Recebeu muitos prêmios, destacando-se um da Fundação Biblioteca Nacional (1995) e o Prêmio Jabuti 1998 de Poesia da Câmara Brasileira do Livro.
REYNALDO VALINHO ALVAREZ completa invejáveis 90 anos de uma vida dedicada à poesia e à literatura!!! Poeta bilíngue por origem portuguesa e espanhola.

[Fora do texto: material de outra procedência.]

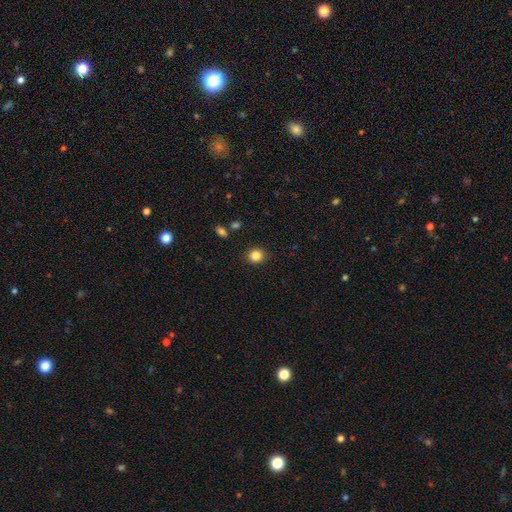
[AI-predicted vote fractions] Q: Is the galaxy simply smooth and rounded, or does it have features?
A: smooth — 84%.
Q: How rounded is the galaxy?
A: round — 80%.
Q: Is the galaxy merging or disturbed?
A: none — 90%.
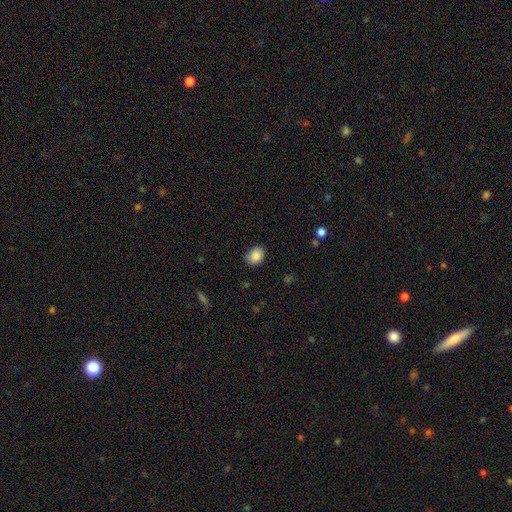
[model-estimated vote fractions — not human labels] This appears to be a smooth galaxy with no disk features (87%) that is in between round and cigar-shaped (62%). Merging: none (81%).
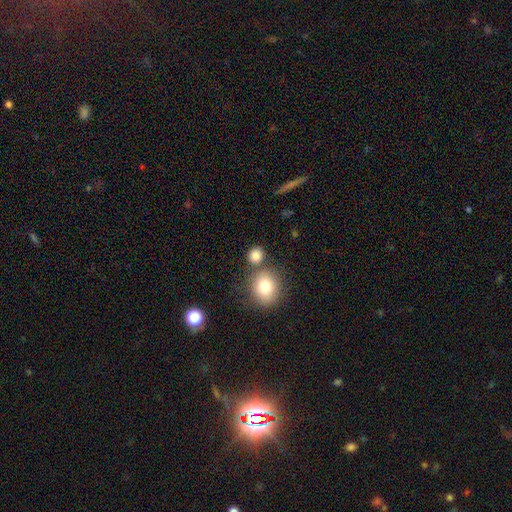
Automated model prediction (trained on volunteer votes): The model was most divided on "merging": none: 68%, merger: 19%, minor disturbance: 9%, major disturbance: 3%. More confident: smooth or featured — smooth (84%); how rounded — round (79%).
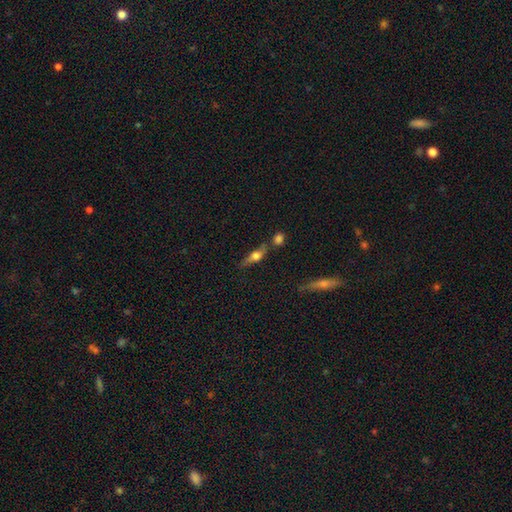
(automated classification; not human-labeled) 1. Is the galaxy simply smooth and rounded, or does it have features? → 52% featured or disk, 39% smooth, 9% star or artifact.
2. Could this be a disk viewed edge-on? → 88% yes, 12% no.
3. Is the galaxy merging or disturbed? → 59% none, 19% merger, 15% minor disturbance, 6% major disturbance.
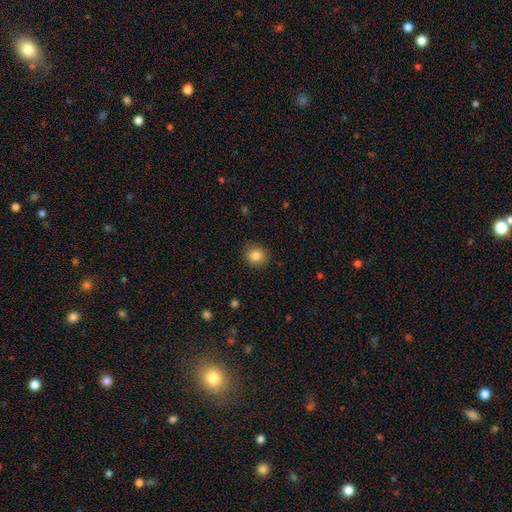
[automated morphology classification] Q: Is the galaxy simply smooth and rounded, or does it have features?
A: smooth — 84%.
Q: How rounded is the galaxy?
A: round — 82%.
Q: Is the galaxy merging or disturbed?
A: none — 89%.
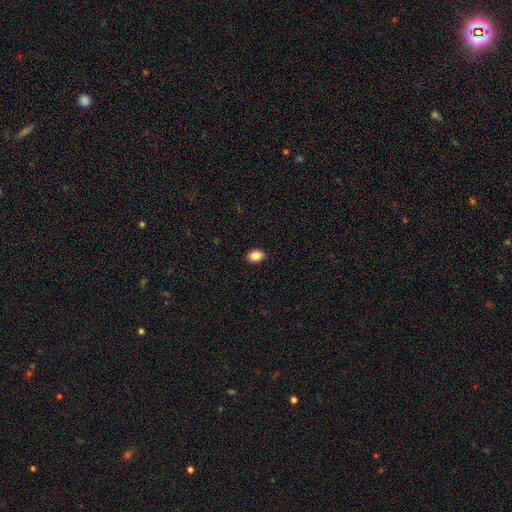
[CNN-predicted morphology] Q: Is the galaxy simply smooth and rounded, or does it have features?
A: smooth — 87%.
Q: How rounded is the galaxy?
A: in between — 76%.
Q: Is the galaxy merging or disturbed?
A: none — 90%.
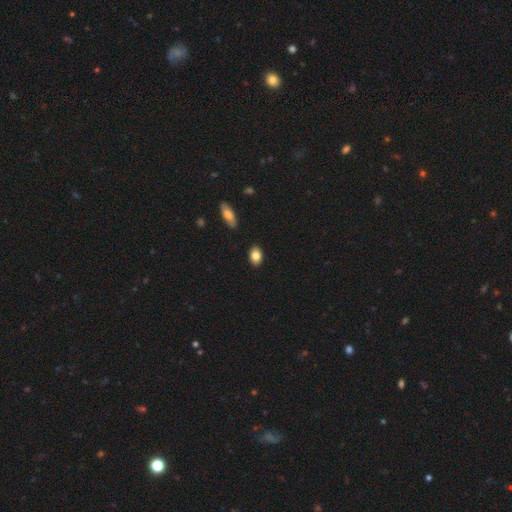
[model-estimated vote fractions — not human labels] Q: Smooth or featured?
A: smooth (83%); runner-up: featured or disk (9%)
Q: How rounded?
A: in between (86%); runner-up: round (12%)
Q: Merging?
A: none (88%); runner-up: minor disturbance (8%)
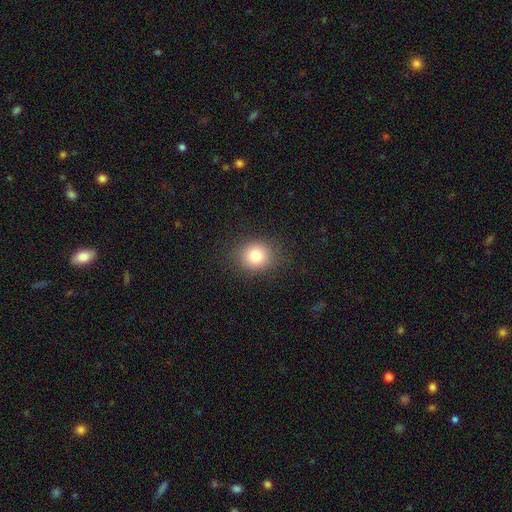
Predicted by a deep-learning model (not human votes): A smooth galaxy with no disk features (79%) that is round (77%).

Vote fractions:
- Smooth or featured? smooth: 79% / star or artifact: 12% / featured or disk: 9%
- How rounded? round: 77% / in between: 22% / cigar-shaped: 1%
- Merging? none: 87% / minor disturbance: 9% / major disturbance: 3% / merger: 1%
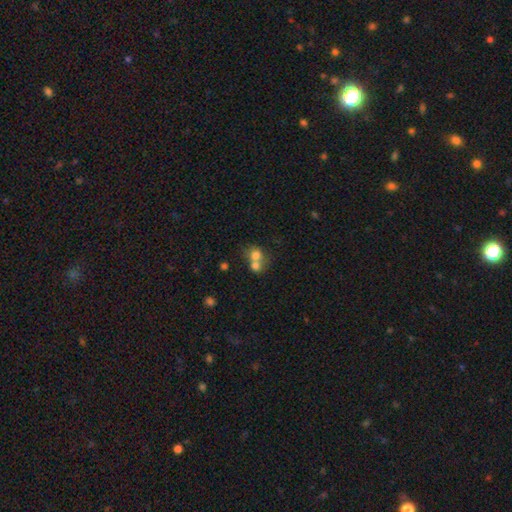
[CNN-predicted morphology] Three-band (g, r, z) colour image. It shows a smooth galaxy with no disk features (71%) that is round (71%). Merging: merger (66%).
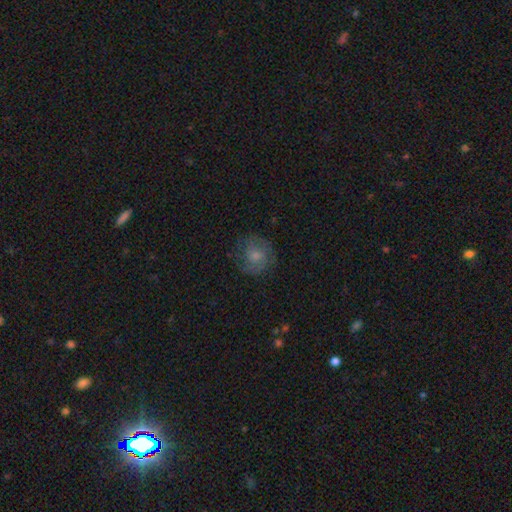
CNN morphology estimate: The model was most divided on "smooth or featured": smooth: 52%, featured or disk: 39%, star or artifact: 9%. More confident: how rounded — round (84%); merging — none (72%).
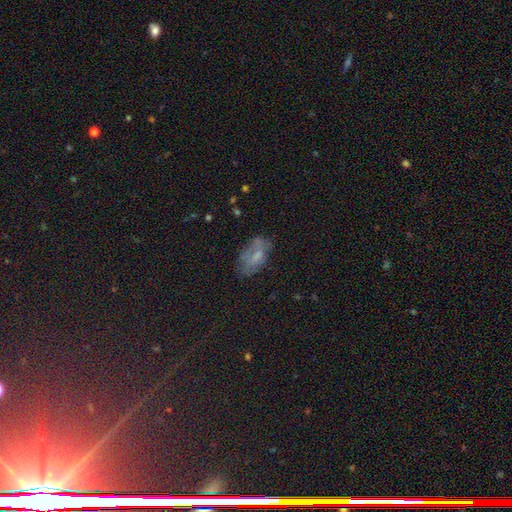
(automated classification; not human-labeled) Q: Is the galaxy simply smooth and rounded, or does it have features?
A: smooth — 49%.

É autor de dezenas de livros e suas poesias foram traduzidas a muitos idiomas, destacando-se:
— EL SOL EM LAS ENTRAÑAS. Salamanca: Centro de Estúdios Ibéricos y Americanos de Salamanca; Rio de Janeiro: Fundação Biblioteca Nacional, 2004.
— GALOPE DO TEMPO. Rio de Janeiro: Tempo Brasileiro, 1997.
260 p. (Tempoesia, 40) ISBN 85-282-0092-2
— LAVRADIO. Rio de Janeiro: Myrrha, 2004. 224 p. 14x21 cm. ISBN 85-89125-07-6 " Reynaldo Valinho Alvarez "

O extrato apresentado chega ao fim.